Era uma vez, no palácio de um reino distante, um monarca muito vaidoso, mas muito amado pelo seu povo. Suas grandes virtudes: a generosidade e a persuasão. Pela generosidade, queria que todos os pobres ficassem ricos como ele. Pela persuasão, a todos convencia. E todos o ouviam, e todos acreditavam no que ele dizia. Era tido por sábio, principalmente quando dizia que não sabia.

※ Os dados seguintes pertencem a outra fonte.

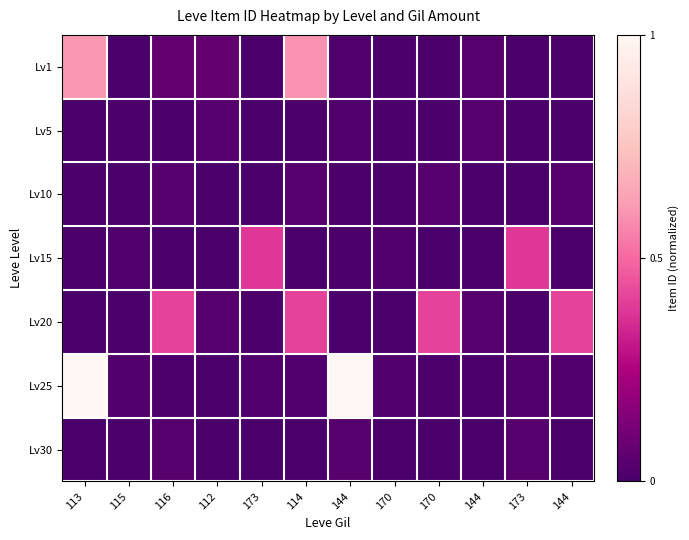

Reading left to right, what are all the values shown in this chart?

Lv1: 113=0.6	115=0.0	116=0.1	112=0.1	173=0.0	114=0.6	144=0.0	170=0.0	170=0.0	144=0.0	173=0.0	144=0.0
Lv5: 113=0.0	115=0.0	116=0.0	112=0.0	173=0.0	114=0.0	144=0.0	170=0.0	170=0.0	144=0.0	173=0.0	144=0.0
Lv10: 113=0.0	115=0.0	116=0.0	112=0.0	173=0.0	114=0.0	144=0.0	170=0.0	170=0.0	144=0.0	173=0.0	144=0.0
Lv15: 113=0.0	115=0.0	116=0.0	112=0.0	173=0.4	114=0.0	144=0.0	170=0.0	170=0.0	144=0.0	173=0.4	144=0.0
Lv20: 113=0.0	115=0.0	116=0.4	112=0.0	173=0.0	114=0.4	144=0.0	170=0.0	170=0.4	144=0.0	173=0.0	144=0.4
Lv25: 113=1.0	115=0.0	116=0.0	112=0.0	173=0.0	114=0.0	144=1.0	170=0.0	170=0.0	144=0.0	173=0.0	144=0.0
Lv30: 113=0.0	115=0.0	116=0.0	112=0.0	173=0.0	114=0.0	144=0.0	170=0.0	170=0.0	144=0.0	173=0.0	144=0.0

Mas, desde que foi coroado, se angustiava com o pesadelo de um dia não ser mais rei. Afinal, à coroa tudo devia, pois com ela tudo podia. Adorava viajar. Tudo com o dinheiro arrecadado dos súditos que pagavam rigorosamente os impostos ao tesouro do rei, temerosos de que, caso os sonegassem, ele mandasse soltar os leões famintos que mantinha, para esse fim, numa jaula junto à estrebaria do palácio. Mas o de que ele mais gostava mesmo era de passear pelas terras do seu reino numa bela carruagem que de tão grande tinha até um compartimento escuro do lado oposto àquele do cocheiro. Lá – cochichavam as fofoqueiras do reino – se ele quisesse (?) até que poderia levar alguma cortesã, que no palácio elas eram abundantes. Era preciso eternizar seu governo.

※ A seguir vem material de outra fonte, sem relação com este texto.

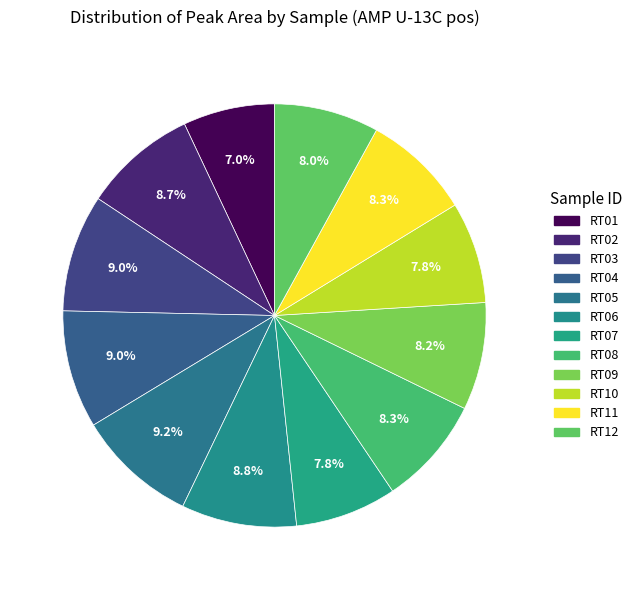

How many segments does this pie chart have?

12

A melhor ideia foi encomendar aos tecelões da aldeia milhares de bolsinhas de pano, que mandou distribuir aos mais pobres. Cheias de moedinhas, para que, segundo se dizia, não precisassem mais trabalhar, nem escolher outro rei. Com isso, aumentou o número de cavalos e de carretas pelas trilhas do reino – embora continuassem péssimas –, dando muito trabalho aos seleiros, carpinteiros e a todos os trabalhadores. Inclusive aos curandeiros, pois os afetados pelas pestes continuavam amontoados, e até morrendo nas precárias enfermarias do reino. Mas isso não aparecia, e, a partir das bolsinhas, o seu reino alcançou o que, no futuro, passaria a se chamar de altos índices de desenvolvimento social.
Pois foi então que o mais esperto dos tecelões mandou ao palácio dois malandros para vender ao rei vaidoso um tecido jamais visto, de uma seda mágica que, de tão linda, só pessoas estúpidas ou incompetentes seriam incapazes de admirá-la. Embora não tenha enxergado nada do que os embusteiros afirmavam estar mostrando, mas para não passar por estúpido, concordou com eles. Seus acólitos – que no futuro seriam chamados “puxa-sacos” – também não quiseram passar por ignorantes, muito menos contrariar seu soberano e encomendaram o “traje” para um desfile inaugural. Não sem antes seus marqueteiros – que então já os havia mas com o nome de arautos – tratarem de bolar uma sigla para tirar proveito político, relacionando o traje do rei com o fim da pobreza. E a escolhida foi IDS, que fazia combinar o tecido (i)nvisível (d)e (s)eda com os altos (i)ndices de (d)esenvolvimento (s)ocial de seu governo.
Pois foi enquanto o rei desfilava trajando seu flamante IDS imaginário, que uma criança, na sua inocência, gritou: “Coitadinho, o rei está nu!”. E é quando todos ganham coragem para dizer a verdade e repetem em coro: “O rei está nu! O rei está nu...!”
Mas aí já era tarde, porque, temendo que tivesse que fugir se descobrissem tudo, antes de deixar o palácio o rei passou a chave para sua filha...
(O articulista agradece à alma de Hans Christian Andersen, autor do conto “A roupa nova do rei”, o prazer de sua leitura).